Oh, ok. That's what I thought. Open Outcry vs Electronic difference, as I said here:
I hope you're not referring to the difference between what they call "CME Globex (Electronic Platform)" and "Open Outcry (Trading Floor)", because in that case that's exactly the data made available by disktrading.com, but I wasn't happy with it because it only covers those few hours of "Open Outcry" (about 5 hours).
In some remote sense there's something right about your mistake, because disktrading.com does have those few Open Outcry hours, and what it doesn't have, which I was looking for, is the Electronic hours, which cover almost 24 hours like most futures.
 
Yes, I covered it in this post of mine:
http://www.trade2win.com/boards/trading-journals/85510-my-journal-2-a-66.html#post1100610

Not convenient. They sell that data for 400 dollars, and it might not even be the right data. Disktrading sells it for 20 dollars, and even offered me a refund because they didn't cover the 24 hours of the future contract. Besides they're French, so not as reliable as English-speaking vendors. If I were positive their data is right, I'd split it with you, and we'd pay 200 dollars each...
tickdatamarket.com est un service de la société Systrade...
I don't want to buy any Corn data with the circumflex accent or similar crap.
 
I would never understimate ze Frennnshh. You know zey 'ave a wonderful national anthem which translates a bit like this:

Listen to the sound in the fields
The howling of these fearsome soldiers
They are coming into our midst
To cut the throats of your sons and consorts

And it goes on like that for 10 verses, stuff about blood running in the gutters. Makes the Germans look like wimps.

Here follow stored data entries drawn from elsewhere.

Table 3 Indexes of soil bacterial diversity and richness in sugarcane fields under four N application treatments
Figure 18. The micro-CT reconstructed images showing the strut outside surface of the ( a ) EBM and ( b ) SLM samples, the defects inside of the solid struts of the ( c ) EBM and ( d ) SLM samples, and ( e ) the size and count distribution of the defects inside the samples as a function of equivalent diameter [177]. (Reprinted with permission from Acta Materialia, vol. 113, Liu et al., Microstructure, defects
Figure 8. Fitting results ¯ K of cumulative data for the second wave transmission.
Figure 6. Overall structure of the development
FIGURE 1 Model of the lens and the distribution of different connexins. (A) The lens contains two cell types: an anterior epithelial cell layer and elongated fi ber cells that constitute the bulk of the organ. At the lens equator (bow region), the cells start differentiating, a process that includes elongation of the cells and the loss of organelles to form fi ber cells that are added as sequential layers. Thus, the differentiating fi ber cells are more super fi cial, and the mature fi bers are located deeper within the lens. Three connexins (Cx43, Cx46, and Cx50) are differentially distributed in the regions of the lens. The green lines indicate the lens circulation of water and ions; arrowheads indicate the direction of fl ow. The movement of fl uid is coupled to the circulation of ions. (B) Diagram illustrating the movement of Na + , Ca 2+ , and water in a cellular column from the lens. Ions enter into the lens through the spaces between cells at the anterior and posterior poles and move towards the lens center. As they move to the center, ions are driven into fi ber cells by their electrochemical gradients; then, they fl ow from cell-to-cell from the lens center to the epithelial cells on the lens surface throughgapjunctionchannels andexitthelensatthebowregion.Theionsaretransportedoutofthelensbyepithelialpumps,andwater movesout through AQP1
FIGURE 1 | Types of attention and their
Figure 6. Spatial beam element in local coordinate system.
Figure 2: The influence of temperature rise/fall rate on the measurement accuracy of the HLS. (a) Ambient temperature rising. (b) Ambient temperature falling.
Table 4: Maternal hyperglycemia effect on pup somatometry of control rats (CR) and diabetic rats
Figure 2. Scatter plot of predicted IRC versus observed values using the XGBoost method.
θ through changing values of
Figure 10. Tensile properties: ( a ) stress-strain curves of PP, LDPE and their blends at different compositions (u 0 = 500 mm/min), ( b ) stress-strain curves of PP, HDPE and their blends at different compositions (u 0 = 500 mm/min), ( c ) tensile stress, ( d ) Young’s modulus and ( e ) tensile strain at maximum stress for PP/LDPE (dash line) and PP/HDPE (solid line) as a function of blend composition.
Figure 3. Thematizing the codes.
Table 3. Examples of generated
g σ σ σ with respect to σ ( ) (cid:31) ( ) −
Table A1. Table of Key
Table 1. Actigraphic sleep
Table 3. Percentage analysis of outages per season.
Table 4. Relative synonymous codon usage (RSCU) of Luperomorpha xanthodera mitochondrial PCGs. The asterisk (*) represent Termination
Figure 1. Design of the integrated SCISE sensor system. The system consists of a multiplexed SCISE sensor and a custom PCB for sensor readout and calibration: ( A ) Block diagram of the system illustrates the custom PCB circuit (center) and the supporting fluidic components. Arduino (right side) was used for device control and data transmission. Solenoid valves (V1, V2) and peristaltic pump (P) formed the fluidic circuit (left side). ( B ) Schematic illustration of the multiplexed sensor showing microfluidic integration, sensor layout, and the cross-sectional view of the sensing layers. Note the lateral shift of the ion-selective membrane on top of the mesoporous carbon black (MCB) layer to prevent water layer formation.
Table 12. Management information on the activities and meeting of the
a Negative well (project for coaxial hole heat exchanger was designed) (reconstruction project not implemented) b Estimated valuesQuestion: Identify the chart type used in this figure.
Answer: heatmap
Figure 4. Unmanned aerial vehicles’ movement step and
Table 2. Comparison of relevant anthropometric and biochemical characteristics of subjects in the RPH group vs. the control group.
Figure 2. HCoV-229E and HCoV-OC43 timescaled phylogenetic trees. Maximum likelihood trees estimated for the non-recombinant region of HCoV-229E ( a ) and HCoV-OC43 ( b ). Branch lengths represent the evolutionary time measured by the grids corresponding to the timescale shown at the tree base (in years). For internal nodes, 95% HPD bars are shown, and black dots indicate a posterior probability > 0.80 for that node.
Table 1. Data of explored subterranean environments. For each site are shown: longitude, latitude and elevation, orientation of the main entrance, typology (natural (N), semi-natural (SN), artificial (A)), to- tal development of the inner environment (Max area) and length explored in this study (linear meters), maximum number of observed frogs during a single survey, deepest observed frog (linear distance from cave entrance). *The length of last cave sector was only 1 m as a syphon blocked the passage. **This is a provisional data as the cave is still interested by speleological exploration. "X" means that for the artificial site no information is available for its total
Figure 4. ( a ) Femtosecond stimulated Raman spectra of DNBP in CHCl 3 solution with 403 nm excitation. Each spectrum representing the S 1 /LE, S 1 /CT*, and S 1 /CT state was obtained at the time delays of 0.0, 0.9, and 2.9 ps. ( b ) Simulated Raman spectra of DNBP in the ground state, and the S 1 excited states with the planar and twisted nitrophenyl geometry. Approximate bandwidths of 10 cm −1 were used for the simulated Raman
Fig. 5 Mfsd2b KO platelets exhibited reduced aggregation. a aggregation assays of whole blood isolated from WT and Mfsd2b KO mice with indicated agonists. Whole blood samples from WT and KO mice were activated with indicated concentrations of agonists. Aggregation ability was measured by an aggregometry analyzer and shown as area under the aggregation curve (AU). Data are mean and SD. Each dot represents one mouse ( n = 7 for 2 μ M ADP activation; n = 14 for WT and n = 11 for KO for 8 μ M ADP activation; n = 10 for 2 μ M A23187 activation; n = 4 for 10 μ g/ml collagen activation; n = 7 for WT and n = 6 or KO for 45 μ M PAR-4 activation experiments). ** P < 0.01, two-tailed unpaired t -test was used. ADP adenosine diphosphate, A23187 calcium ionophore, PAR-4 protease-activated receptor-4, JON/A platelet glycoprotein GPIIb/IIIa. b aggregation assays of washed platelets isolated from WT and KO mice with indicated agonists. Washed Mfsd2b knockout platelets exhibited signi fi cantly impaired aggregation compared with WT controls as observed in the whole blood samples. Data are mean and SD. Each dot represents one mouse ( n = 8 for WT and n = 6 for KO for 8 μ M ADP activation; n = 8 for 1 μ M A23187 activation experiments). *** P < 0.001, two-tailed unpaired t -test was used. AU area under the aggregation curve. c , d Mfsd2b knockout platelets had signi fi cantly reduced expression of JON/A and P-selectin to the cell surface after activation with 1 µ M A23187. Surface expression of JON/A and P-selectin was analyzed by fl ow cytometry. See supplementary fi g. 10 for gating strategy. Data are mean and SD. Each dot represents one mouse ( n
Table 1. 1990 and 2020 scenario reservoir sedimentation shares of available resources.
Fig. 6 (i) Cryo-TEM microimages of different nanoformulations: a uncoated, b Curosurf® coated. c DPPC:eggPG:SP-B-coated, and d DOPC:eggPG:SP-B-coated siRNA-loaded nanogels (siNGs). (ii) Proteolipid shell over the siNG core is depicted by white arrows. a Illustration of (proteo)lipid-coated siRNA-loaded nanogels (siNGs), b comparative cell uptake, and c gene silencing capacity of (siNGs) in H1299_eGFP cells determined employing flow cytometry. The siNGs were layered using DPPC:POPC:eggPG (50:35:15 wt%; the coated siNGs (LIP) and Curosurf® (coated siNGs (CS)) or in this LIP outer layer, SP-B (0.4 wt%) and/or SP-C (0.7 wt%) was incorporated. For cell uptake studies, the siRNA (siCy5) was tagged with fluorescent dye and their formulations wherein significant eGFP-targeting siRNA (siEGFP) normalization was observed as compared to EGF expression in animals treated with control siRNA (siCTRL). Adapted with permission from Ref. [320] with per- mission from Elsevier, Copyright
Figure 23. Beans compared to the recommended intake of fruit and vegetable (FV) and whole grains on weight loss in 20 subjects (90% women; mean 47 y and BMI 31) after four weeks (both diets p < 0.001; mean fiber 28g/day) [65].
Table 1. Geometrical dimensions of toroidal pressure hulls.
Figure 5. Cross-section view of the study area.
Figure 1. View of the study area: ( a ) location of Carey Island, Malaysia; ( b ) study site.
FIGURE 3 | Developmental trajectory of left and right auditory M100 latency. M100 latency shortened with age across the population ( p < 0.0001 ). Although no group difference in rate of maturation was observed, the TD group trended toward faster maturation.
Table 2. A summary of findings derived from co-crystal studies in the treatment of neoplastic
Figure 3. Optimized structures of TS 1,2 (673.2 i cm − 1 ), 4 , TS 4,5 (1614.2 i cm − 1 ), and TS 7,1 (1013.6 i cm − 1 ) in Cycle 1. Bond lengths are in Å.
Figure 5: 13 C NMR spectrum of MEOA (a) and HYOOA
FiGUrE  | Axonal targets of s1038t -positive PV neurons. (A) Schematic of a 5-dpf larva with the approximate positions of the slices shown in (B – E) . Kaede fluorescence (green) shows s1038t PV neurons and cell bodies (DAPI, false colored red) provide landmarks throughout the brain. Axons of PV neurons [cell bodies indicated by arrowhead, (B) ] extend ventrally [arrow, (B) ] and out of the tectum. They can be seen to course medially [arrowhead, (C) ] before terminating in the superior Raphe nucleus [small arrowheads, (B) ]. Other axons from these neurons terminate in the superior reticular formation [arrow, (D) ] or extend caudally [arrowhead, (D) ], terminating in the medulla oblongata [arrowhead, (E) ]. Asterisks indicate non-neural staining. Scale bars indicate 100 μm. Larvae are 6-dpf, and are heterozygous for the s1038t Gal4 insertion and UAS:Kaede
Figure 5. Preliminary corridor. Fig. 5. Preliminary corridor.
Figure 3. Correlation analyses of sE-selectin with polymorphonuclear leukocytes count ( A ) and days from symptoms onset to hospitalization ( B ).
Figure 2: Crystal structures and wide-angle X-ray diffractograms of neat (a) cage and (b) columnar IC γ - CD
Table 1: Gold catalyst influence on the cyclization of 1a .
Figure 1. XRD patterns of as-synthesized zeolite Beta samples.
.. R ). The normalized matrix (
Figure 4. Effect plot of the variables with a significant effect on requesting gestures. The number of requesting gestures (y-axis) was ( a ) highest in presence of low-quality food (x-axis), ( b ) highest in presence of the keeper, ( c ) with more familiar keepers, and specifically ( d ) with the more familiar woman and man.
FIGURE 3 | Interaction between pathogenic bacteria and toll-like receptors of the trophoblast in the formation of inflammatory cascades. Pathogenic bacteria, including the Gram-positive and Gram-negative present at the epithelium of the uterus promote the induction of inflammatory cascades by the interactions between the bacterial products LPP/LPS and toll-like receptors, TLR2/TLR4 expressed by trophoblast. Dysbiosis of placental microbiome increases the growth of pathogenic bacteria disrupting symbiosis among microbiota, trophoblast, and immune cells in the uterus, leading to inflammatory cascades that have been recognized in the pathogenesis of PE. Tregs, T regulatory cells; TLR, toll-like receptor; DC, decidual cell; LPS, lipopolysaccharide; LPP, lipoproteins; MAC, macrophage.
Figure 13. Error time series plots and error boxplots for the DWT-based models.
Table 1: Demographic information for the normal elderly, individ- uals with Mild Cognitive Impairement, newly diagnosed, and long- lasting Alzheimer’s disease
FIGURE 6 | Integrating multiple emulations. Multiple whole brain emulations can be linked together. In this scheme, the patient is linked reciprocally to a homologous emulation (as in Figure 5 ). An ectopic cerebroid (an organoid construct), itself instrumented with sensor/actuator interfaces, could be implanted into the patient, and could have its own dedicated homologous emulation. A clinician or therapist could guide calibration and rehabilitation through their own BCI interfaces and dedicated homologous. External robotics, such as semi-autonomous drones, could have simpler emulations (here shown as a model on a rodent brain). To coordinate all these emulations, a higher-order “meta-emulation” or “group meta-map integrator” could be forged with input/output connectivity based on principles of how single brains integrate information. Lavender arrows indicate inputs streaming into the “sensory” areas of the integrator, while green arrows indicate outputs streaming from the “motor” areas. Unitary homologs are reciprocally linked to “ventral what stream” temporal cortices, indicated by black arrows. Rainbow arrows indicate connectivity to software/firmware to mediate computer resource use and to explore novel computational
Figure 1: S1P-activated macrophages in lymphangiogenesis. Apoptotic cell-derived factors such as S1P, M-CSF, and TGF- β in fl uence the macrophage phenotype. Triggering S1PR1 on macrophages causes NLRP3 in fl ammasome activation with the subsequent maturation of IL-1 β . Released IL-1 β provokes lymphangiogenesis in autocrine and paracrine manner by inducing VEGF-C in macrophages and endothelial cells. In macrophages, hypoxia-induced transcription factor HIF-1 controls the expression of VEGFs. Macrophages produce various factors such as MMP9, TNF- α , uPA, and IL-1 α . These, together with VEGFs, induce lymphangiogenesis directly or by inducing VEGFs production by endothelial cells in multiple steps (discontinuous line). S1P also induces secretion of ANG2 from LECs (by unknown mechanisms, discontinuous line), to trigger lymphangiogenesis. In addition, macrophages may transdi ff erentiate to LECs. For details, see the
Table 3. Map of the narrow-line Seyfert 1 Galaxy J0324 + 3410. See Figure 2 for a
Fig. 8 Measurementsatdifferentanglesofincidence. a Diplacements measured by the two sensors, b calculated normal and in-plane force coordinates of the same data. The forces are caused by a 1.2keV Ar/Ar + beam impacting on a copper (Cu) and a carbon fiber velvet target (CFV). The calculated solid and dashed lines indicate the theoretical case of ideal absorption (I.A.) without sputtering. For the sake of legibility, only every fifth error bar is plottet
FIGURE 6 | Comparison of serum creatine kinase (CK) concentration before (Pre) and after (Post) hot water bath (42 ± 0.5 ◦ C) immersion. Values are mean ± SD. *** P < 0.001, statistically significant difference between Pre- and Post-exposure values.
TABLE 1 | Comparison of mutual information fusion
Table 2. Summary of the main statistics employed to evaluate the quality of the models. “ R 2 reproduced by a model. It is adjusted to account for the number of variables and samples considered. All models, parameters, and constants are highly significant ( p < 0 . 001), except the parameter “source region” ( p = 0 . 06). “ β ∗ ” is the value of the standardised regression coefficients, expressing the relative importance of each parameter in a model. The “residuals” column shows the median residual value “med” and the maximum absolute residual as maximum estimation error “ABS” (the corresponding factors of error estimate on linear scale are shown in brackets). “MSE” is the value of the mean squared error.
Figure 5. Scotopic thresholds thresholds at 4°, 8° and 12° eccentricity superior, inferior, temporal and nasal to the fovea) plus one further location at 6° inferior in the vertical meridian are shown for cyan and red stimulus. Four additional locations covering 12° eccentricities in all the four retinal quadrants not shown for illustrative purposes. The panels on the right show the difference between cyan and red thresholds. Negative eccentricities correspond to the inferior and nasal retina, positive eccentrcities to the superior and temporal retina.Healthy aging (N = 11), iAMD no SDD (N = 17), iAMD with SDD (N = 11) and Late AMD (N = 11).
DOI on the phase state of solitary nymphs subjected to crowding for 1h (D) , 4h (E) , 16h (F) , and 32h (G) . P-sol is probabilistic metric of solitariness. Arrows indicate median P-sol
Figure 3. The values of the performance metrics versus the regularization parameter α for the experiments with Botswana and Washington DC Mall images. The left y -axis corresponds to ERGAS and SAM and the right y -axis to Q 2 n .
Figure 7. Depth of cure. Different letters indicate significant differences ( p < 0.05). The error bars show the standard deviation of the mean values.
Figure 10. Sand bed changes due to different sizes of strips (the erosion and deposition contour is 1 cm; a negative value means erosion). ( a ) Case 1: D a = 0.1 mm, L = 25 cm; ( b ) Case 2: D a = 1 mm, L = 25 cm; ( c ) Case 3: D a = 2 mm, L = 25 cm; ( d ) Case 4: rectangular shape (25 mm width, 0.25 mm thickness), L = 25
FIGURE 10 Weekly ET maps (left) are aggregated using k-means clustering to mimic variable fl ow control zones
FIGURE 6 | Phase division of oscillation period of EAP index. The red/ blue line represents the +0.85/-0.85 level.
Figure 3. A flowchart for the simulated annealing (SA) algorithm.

But anyway, that's off-topic. You have to beware of spending money with these data suppliers. Disktrading is nice'n'cheap, but it takes days literally to download it, unzip it, rename files, import it all etc.
 
No wait, that's only good, because it means they give you lots of data. Out of all data I have seen so far (only cheap vendors), disktrading is the most efficiently sold and set up, and the easiest to import into tradestation. Seriously: I just get the data, import it, without having to make any changes, the whole thing in just a few minutes. Then it's up to me to build the systems and all that. I would suggest the 15-minute timeframe, because it's detailed enough but still allows you to back-test 10 years at a time, and even run optimizations on it. Using the 1 hour timeframe means wasting precious information needlessly. The 1 minute means hampering your backtesting process and also it means getting distracted by too much detail.
 
I was using TradeStation4 but it couldn't handle that amount of data - although kicking off the import was a lot easier than it is for me now with NinjaTrader. NinjaTrader's got some sort of bug with the import that means it can't handle files with more than 1000000 lines. That's the reason for the unzipping and renaming.